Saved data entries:
╔══
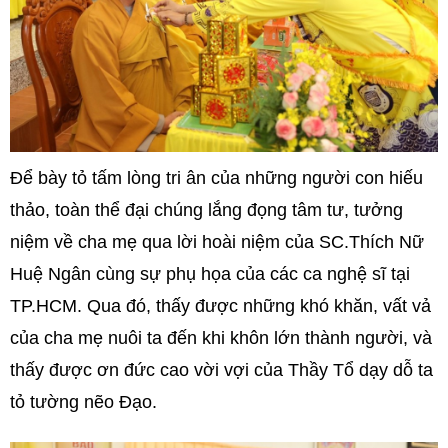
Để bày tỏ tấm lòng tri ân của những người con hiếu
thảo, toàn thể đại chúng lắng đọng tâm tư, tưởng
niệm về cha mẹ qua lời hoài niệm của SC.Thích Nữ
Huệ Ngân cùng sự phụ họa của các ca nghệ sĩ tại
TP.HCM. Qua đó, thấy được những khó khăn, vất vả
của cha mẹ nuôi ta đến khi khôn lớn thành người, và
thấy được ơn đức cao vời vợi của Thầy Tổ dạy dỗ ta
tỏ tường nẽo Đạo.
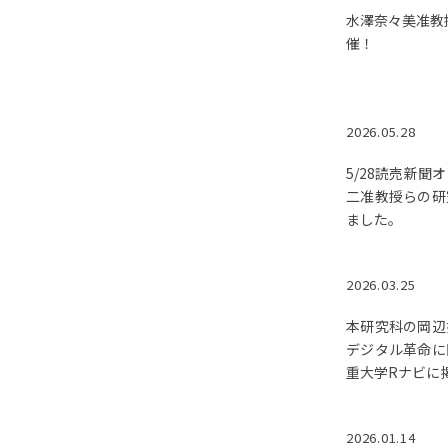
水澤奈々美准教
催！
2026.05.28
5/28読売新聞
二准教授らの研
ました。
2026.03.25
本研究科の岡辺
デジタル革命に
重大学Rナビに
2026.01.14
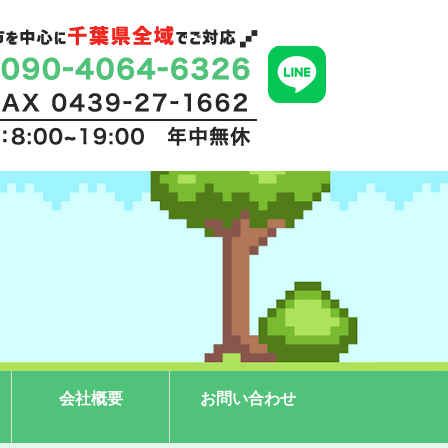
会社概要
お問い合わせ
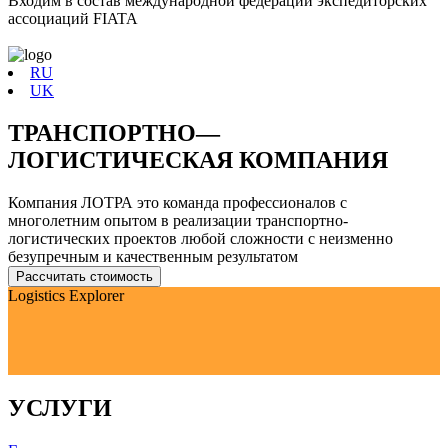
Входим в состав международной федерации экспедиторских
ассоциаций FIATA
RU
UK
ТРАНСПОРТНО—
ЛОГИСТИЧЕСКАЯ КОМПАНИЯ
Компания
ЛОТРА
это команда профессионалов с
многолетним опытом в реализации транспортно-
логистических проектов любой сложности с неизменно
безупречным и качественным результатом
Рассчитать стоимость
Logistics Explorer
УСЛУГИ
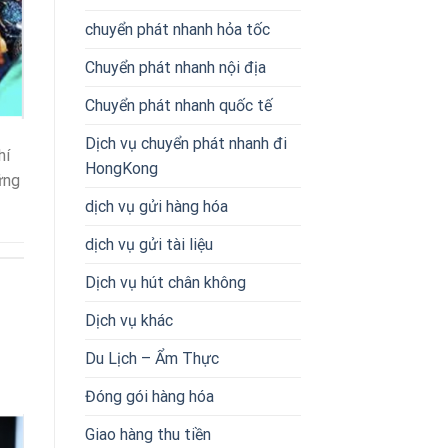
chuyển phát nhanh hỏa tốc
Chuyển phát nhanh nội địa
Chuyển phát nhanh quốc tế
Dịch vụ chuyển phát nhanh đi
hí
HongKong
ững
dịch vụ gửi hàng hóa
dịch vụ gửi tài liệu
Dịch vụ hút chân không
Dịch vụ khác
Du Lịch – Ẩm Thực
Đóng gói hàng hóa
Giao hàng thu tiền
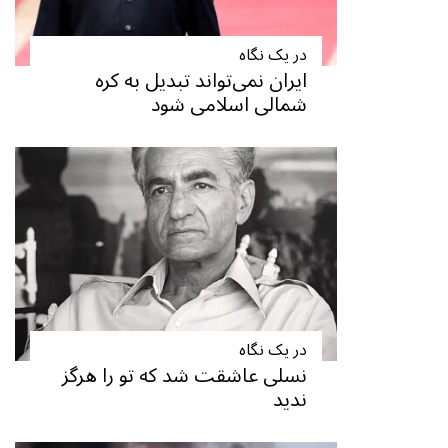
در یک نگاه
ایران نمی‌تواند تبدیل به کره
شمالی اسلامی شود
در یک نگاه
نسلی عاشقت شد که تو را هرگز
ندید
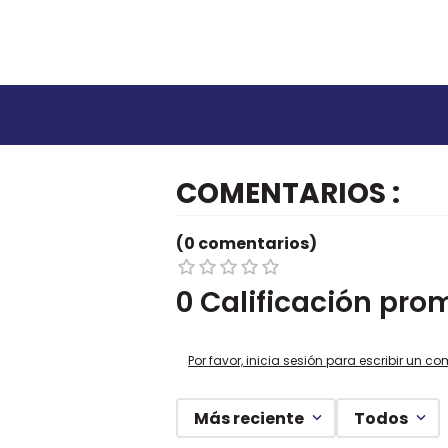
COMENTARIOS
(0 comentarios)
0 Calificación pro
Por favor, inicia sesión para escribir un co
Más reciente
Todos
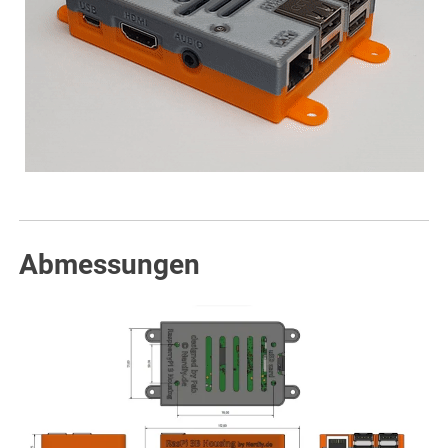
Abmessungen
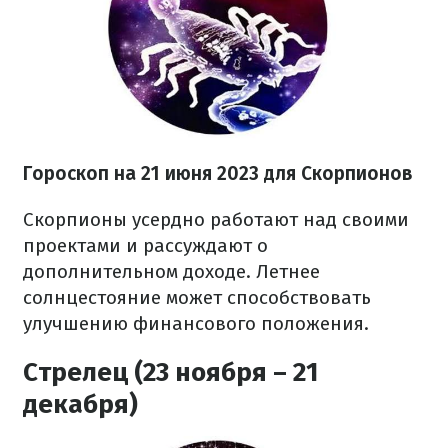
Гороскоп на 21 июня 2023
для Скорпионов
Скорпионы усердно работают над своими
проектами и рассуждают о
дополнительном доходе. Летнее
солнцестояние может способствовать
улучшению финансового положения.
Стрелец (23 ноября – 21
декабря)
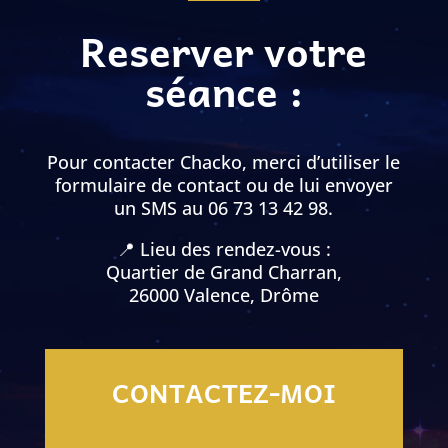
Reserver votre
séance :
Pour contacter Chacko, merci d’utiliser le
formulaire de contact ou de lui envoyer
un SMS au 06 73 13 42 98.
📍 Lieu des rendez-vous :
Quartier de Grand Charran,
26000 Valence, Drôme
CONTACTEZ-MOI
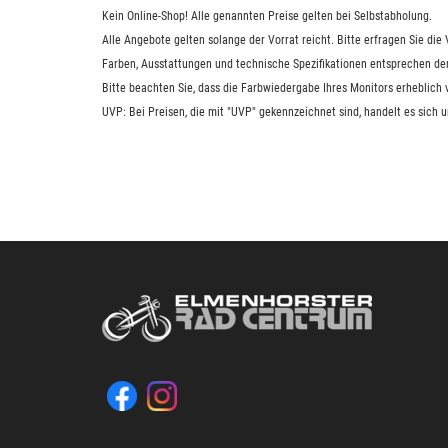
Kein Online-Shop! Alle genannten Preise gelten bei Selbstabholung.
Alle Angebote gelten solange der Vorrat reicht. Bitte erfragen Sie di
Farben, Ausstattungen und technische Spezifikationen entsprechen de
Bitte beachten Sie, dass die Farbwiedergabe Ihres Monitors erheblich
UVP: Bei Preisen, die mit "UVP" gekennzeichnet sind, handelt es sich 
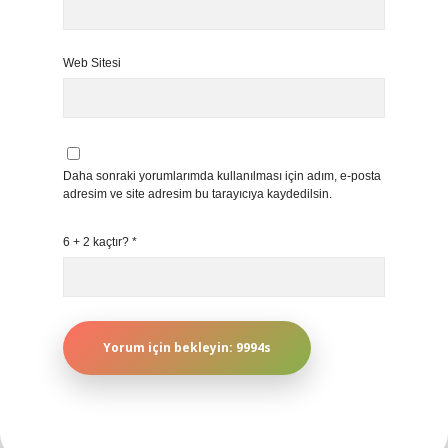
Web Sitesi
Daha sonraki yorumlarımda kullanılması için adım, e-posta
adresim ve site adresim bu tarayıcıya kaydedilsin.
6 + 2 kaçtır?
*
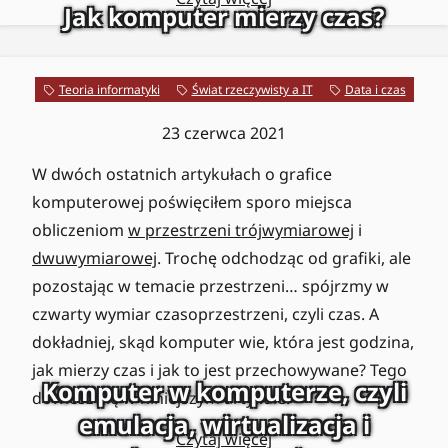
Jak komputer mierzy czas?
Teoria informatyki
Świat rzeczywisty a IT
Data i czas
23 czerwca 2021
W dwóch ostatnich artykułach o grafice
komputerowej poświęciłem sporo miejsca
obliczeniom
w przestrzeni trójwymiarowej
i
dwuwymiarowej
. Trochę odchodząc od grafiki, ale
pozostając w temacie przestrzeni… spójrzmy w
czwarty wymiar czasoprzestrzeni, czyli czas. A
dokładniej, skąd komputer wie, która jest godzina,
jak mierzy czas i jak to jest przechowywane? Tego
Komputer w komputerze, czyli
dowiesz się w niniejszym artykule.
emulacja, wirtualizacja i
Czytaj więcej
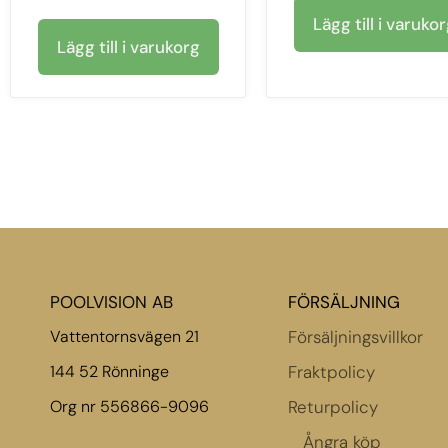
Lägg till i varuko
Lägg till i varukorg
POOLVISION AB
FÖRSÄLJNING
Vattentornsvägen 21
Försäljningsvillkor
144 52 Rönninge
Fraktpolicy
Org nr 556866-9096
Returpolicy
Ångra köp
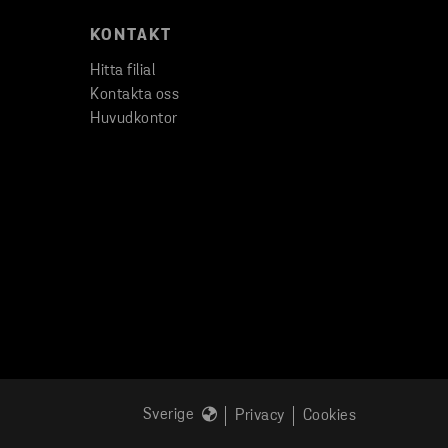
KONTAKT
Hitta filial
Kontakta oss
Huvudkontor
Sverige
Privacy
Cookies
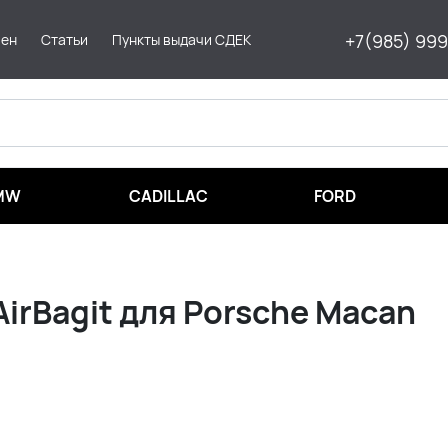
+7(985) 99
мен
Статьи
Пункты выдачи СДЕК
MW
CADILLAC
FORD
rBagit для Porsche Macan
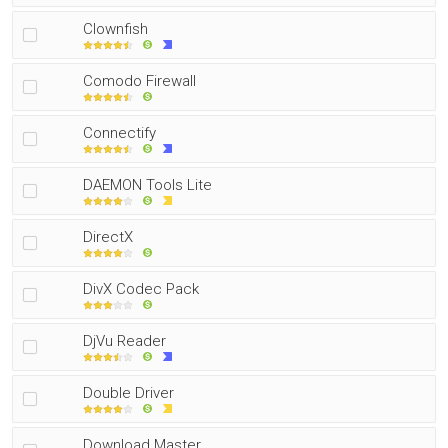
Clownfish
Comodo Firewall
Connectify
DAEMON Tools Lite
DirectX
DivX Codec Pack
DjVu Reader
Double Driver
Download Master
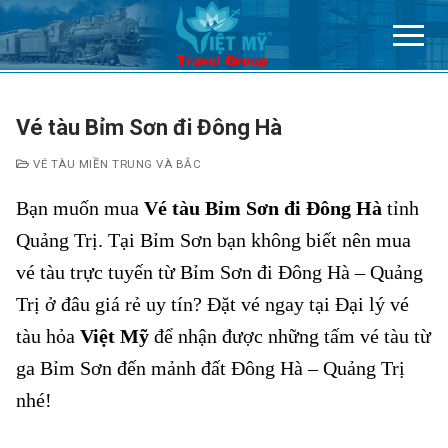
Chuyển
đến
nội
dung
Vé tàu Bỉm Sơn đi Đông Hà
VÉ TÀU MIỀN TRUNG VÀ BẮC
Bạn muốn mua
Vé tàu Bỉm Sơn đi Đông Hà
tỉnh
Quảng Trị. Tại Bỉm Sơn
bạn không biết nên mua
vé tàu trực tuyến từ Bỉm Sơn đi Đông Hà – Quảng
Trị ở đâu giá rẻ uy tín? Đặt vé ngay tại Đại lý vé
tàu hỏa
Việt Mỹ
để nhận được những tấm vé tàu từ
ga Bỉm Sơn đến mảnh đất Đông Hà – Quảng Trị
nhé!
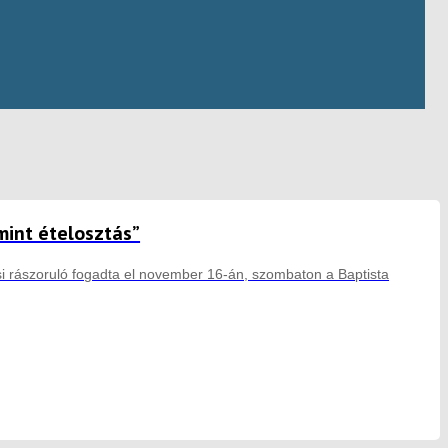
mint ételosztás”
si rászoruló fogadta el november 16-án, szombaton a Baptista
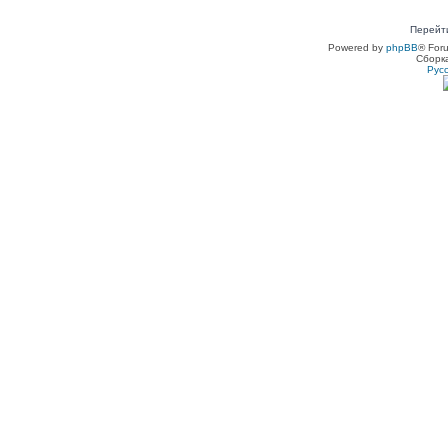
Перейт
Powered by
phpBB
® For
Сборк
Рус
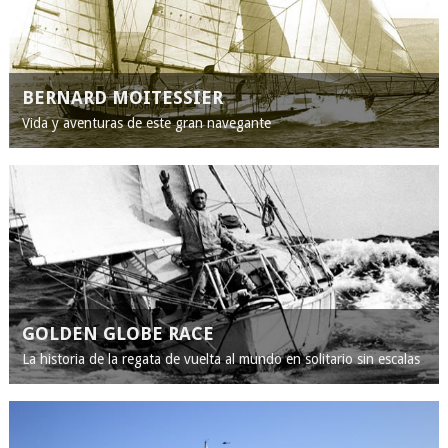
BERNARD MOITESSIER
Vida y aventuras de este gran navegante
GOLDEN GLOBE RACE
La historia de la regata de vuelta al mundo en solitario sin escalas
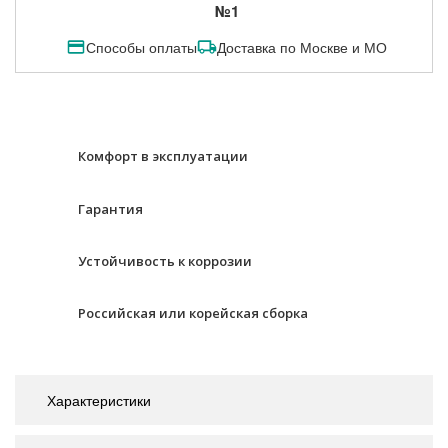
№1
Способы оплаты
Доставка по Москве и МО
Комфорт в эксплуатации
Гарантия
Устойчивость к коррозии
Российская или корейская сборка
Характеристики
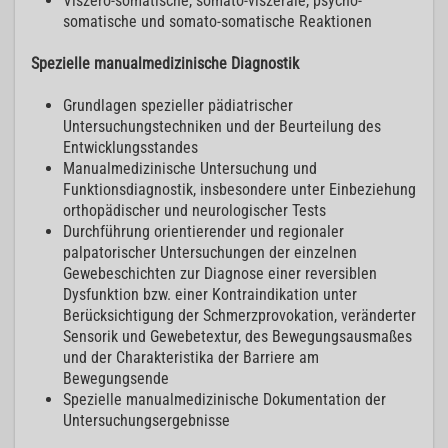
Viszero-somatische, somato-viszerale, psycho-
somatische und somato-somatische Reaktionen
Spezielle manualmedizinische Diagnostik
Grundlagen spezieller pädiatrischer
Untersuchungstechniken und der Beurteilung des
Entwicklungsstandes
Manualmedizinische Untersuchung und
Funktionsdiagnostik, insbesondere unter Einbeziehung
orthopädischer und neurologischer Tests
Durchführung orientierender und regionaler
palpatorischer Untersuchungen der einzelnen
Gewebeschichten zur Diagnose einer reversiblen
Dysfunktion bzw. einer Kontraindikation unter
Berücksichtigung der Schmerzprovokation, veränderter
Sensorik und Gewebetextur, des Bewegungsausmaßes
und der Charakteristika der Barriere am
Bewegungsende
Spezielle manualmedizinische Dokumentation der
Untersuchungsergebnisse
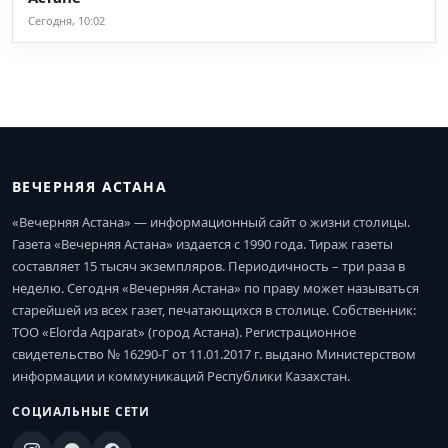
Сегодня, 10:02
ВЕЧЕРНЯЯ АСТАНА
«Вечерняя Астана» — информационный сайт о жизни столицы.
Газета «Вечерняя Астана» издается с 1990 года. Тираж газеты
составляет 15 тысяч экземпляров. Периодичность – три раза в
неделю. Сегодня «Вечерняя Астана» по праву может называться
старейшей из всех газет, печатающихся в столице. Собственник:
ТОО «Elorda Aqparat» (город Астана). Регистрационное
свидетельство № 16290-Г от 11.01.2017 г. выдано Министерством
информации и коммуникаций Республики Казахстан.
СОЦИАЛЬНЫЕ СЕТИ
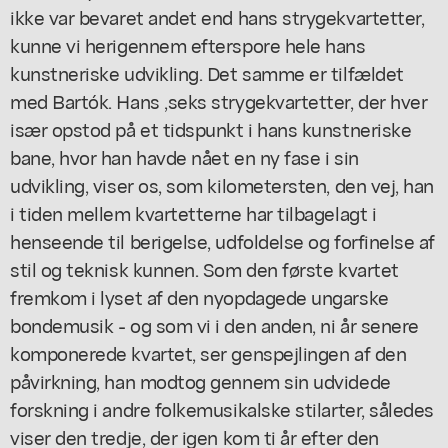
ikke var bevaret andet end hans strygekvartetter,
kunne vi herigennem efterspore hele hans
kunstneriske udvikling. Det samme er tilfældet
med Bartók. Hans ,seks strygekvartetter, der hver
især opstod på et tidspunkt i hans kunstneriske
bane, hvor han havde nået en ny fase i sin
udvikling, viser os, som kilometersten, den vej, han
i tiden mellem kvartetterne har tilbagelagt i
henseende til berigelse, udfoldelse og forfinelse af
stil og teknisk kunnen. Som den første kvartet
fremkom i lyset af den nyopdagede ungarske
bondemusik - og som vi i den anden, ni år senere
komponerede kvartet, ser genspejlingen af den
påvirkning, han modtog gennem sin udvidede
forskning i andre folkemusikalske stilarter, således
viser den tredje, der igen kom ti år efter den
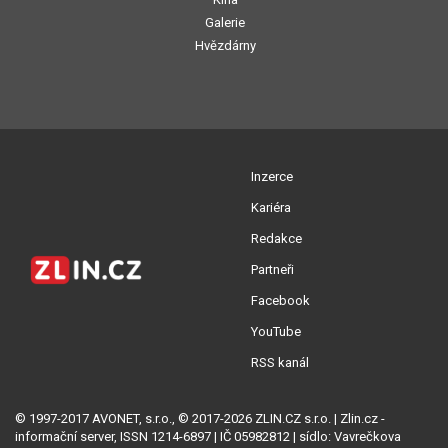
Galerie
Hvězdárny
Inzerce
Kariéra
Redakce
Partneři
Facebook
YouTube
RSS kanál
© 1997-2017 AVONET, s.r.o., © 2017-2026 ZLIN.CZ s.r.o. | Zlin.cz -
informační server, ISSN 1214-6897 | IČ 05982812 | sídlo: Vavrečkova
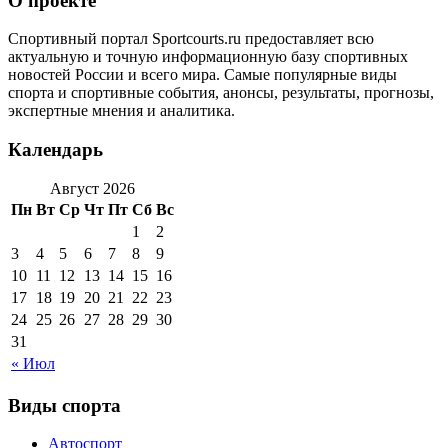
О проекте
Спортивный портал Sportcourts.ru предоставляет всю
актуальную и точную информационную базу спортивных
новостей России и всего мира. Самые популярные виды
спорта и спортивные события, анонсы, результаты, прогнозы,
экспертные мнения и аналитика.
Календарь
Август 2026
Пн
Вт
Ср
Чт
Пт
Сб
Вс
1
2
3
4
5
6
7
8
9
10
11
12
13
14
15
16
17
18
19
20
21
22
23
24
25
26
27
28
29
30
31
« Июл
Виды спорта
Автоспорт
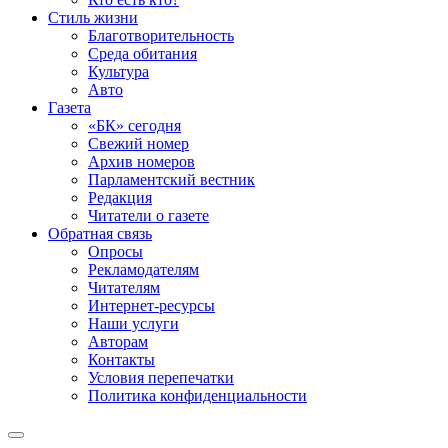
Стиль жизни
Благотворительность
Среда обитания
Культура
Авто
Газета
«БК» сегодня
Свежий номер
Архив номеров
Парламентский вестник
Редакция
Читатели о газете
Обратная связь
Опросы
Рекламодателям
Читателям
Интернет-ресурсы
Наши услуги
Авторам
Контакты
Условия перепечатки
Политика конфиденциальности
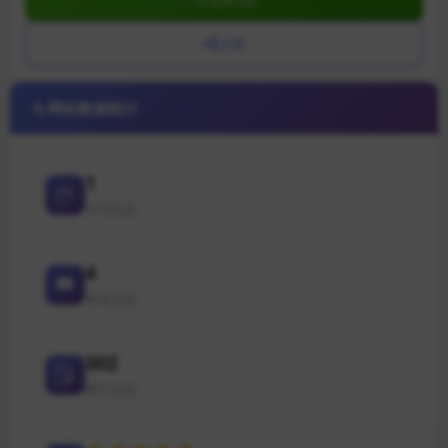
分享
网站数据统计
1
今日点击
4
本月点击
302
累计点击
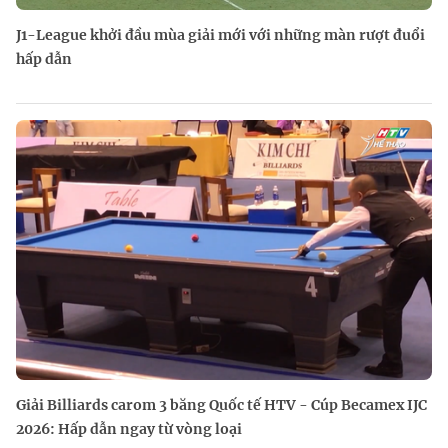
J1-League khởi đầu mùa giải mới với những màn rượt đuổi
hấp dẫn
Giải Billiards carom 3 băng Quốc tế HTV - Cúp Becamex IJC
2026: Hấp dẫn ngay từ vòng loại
╚══
Task directions => Please return, word for word, the lines of the data above starting at the line that contains "BERNARD MOITESSIER" and ending at the line that contains "СОЦИАЛЬНЫЕ СЕТИ", with both of those lines included. Leave the pictures out of your answer.

Exercise answer =>
BERNARD MOITESSIER
Vida y aventuras de este gran navegante
GOLDEN GLOBE RACE
La historia de la regata de vuelta al mundo en solitario sin escalas
№1
Способы оплаты
Доставка по Москве и МО
Комфорт в эксплуатации
Гарантия
Устойчивость к коррозии
Российская или корейская сборка
Характеристики
Viszero-somatische, somato-viszerale, psycho-
somatische und somato-somatische Reaktionen
Spezielle manualmedizinische Diagnostik
Grundlagen spezieller pädiatrischer
Untersuchungstechniken und der Beurteilung des
Entwicklungsstandes
Manualmedizinische Untersuchung und
Funktionsdiagnostik, insbesondere unter Einbeziehung
orthopädischer und neurologischer Tests
Durchführung orientierender und regionaler
palpatorischer Untersuchungen der einzelnen
Gewebeschichten zur Diagnose einer reversiblen
Dysfunktion bzw. einer Kontraindikation unter
Berücksichtigung der Schmerzprovokation, veränderter
Sensorik und Gewebetextur, des Bewegungsausmaßes
und der Charakteristika der Barriere am
Bewegungsende
Spezielle manualmedizinische Dokumentation der
Untersuchungsergebnisse
Сегодня, 10:02
ВЕЧЕРНЯЯ АСТАНА
«Вечерняя Астана» — информационный сайт о жизни столицы.
Газета «Вечерняя Астана» издается с 1990 года. Тираж газеты
составляет 15 тысяч экземпляров. Периодичность – три раза в
неделю. Сегодня «Вечерняя Астана» по праву может называться
старейшей из всех газет, печатающихся в столице. Собственник:
ТОО «Elorda Aqparat» (город Астана). Регистрационное
свидетельство № 16290-Г от 11.01.2017 г. выдано Министерством
информации и коммуникаций Республики Казахстан.
СОЦИАЛЬНЫЕ СЕТИ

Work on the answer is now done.